The United Nations World Tourism Organization says global tourism could decline by up to two per cent in 2009 amid the financial crisis. The Madrid-based organization says Europe and the Americas will be the most affected. The UNWTO said the world’s most advanced economies are seeing their first major contraction since World War II and the organization “expects 2009 international tourism to see up to a two per cent decline.” The downturn follows four years of sustained growth, with a seven per cent rise a year on average between 2004 and 2007. Tourist arrivals worldwide during 2008 rose to 924 million — two percent higher than the previous year.
The pipeline industry forecasts major additions to worldwide pipeline capacity in the next five years. Analysts at Douglas-Westwood expects a five per cent increase in pipeline construction capital, as nations look to diversity in their gas supply. The focus for development will be concentrated in Asia, Eastern Europe and North America.

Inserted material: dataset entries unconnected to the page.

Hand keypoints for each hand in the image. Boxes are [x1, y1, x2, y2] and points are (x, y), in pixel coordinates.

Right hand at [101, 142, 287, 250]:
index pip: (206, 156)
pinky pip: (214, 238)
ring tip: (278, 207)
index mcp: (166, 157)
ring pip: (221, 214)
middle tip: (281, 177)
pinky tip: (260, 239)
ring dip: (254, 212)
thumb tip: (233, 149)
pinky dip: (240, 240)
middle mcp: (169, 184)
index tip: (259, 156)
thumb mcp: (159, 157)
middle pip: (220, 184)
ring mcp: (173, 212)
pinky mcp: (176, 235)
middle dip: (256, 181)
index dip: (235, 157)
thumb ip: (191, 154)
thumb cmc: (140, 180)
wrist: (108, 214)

Developers of the proposed keystone XL Pipeline to move Canadian crude oil to Gulf Coast refineries want an increase in the limit on pressure within the line. The developers say the higher limit would optimize the flow of oil. Transcanada Keystone Pipeline of Calgary, Alberta, wants to draw on up to 80 per cent of the pipeline wall’s strength — rather than the maximum 72 per cent specified in federal regulations. The U.S. Department of Transportation is accepting public comment until February 23rd. Keystone XL would start at Hardisty, Alberta, pass through Montana, continue through South Dakota and end near the Nebraska-Kansas border. Then it would connect to a pipeline set for construction in 2010 and end at Cushing, Oklahoma. A proposed pipeline from Cushing would go through Texas, to the Gulf Coast.
The International Labor Organization says as many as 2.4 million Latin Americans could lose their jobs this year due to the global economic crisis. The ILO’s regional office in Peru’s capital says that the global slowdown will reverse last year’s gains in urban employment. Joblessness dropped from 8.1 per cent to 7.4 per cent in the region as a whole. The ILO says urban unemployment in Latin America will increase for the first time since 2003, to between 7.9 and 8.3 per cent.

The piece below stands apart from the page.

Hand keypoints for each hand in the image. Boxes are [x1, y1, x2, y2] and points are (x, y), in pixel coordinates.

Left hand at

Mexico’s central bank says the amount of money migrants sent home fell 3.6 per cent in 2008 — the first drop on record. The slide is part of a global trend that is expected to worsen as more emigrants from developing countries lose jobs in the financial crisis battering the United States, Europe and Japan. The central bank said it’s the first time remittances have fallen year-to-year since the bank starting tracking the money 13 years ago. It gave no forecast for 2009. But Mexico’s largest bank, Banamex, has predicted that remittances could drop by at least 2.5 per cent in 2009. Experts blame the U.S. recession and a crackdown on illegal immigration.
The Harris County Commissioners Court recently accepted conveyance of an 81-acre park from within a Kickerillo and Mischer’s V&W Partners master planed mixed-use development called The Village. The area will be part of a 148-acre nature park called the Kickerillo-Mischer Preserve. The park will have an education center, picnic areas, canoe docks and a system of trails connecting to surrounding neighborhoods.
Earnings
Valero Energy says it lost $3.28 billion in the fourth quarter as it absorbed a huge one-time valuation charge and a slowing economy kept profit margins tight. The nation’s largest independent oil refiner earned $567 million in the quarter a year ago. The latest results include a non-cash impairment charge of $4.1 billion to reflect the reduced value of its assets. San Antonio-based Valero says revenue dropped 35 per cent to $18.6 billion.